→ **Work task**
Edit everything from the start of the records down to the line containing "Tetap Diterapkan" by replacing "pelaku" with "tersangka" and changing nothing else. Leave the pictures out of your answer.

┌─ Task material

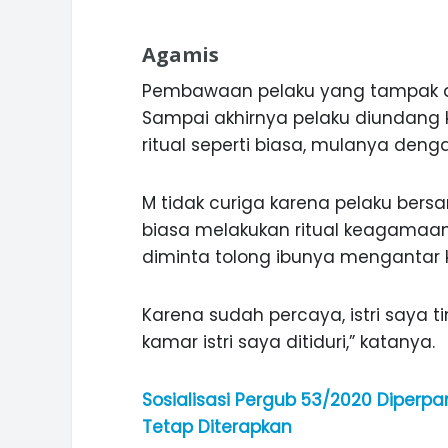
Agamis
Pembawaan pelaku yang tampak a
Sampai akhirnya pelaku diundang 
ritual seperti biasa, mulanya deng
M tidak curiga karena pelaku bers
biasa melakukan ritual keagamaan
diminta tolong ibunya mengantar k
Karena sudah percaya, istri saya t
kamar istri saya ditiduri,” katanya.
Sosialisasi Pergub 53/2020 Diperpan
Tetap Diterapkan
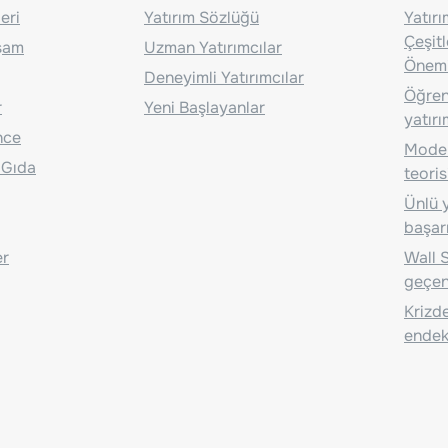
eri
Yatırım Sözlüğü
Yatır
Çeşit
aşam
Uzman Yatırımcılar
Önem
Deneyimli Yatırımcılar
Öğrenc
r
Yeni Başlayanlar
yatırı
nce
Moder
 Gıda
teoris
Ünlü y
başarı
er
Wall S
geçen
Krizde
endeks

└─

→ **Answer to this problem**
Agamis
Pembawaan tersangka yang tampak a
Sampai akhirnya tersangka diundang 
ritual seperti biasa, mulanya deng
M tidak curiga karena tersangka bers
biasa melakukan ritual keagamaan
diminta tolong ibunya mengantar k
Karena sudah percaya, istri saya t
kamar istri saya ditiduri,” katanya.
Sosialisasi Pergub 53/2020 Diperpan
Tetap Diterapkan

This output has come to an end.